(Work required)
Your answer is the lines below, exactly, from the one that contains "(i) Photometric plan, with" through the one that contains "Commented [A30]: See", both included.

*** Begin section ***

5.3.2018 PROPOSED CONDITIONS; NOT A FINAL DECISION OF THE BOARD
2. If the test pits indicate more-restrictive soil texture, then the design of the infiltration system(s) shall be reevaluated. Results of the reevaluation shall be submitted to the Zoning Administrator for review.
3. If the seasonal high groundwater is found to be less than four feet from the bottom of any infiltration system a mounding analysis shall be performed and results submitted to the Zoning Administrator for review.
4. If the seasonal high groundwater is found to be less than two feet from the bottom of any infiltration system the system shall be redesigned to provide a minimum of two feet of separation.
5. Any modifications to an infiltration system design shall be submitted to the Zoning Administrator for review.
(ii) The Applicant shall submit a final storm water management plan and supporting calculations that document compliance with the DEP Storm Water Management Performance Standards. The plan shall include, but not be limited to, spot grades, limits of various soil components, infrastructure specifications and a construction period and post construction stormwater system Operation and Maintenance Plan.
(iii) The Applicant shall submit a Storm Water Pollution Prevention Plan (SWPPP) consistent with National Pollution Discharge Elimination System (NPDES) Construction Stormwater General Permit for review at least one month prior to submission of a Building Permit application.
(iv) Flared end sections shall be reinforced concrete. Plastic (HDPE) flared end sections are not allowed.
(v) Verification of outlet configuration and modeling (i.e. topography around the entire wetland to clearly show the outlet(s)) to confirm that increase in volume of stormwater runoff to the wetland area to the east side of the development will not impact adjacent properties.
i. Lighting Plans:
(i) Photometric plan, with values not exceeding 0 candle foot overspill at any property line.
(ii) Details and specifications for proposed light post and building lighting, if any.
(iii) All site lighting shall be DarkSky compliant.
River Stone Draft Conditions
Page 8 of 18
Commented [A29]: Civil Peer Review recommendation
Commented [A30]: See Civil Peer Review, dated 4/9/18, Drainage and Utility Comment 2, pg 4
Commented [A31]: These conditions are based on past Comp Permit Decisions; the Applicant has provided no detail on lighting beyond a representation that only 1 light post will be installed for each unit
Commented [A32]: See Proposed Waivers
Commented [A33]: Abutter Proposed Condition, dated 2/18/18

*** End section ***
*** Begin section ***

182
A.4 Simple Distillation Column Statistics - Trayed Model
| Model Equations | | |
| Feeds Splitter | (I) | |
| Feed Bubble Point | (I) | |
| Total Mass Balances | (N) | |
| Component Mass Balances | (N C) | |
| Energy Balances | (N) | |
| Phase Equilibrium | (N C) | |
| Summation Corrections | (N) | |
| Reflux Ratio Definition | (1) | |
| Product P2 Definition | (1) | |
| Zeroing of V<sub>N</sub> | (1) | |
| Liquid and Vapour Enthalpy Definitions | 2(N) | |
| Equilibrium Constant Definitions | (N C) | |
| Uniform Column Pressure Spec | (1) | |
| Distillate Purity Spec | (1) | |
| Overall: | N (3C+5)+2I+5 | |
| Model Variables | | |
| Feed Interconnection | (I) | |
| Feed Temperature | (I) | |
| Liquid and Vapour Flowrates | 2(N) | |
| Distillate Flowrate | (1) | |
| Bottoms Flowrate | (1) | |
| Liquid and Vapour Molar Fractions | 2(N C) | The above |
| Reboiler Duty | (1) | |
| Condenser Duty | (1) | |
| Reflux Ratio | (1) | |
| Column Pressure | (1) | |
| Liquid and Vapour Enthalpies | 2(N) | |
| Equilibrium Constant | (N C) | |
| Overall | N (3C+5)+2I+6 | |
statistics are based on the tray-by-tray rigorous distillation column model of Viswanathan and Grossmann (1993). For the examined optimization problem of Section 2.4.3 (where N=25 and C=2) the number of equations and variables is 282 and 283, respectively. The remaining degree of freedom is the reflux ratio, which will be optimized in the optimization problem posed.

*** End section ***

(Output for this task)
(i) Photometric plan, with values not exceeding 0 candle foot overspill at any property line.
(ii) Details and specifications for proposed light post and building lighting, if any.
(iii) All site lighting shall be DarkSky compliant.
River Stone Draft Conditions
Page 8 of 18
Commented [A29]: Civil Peer Review recommendation
Commented [A30]: See Civil Peer Review, dated 4/9/18, Drainage and Utility Comment 2, pg 4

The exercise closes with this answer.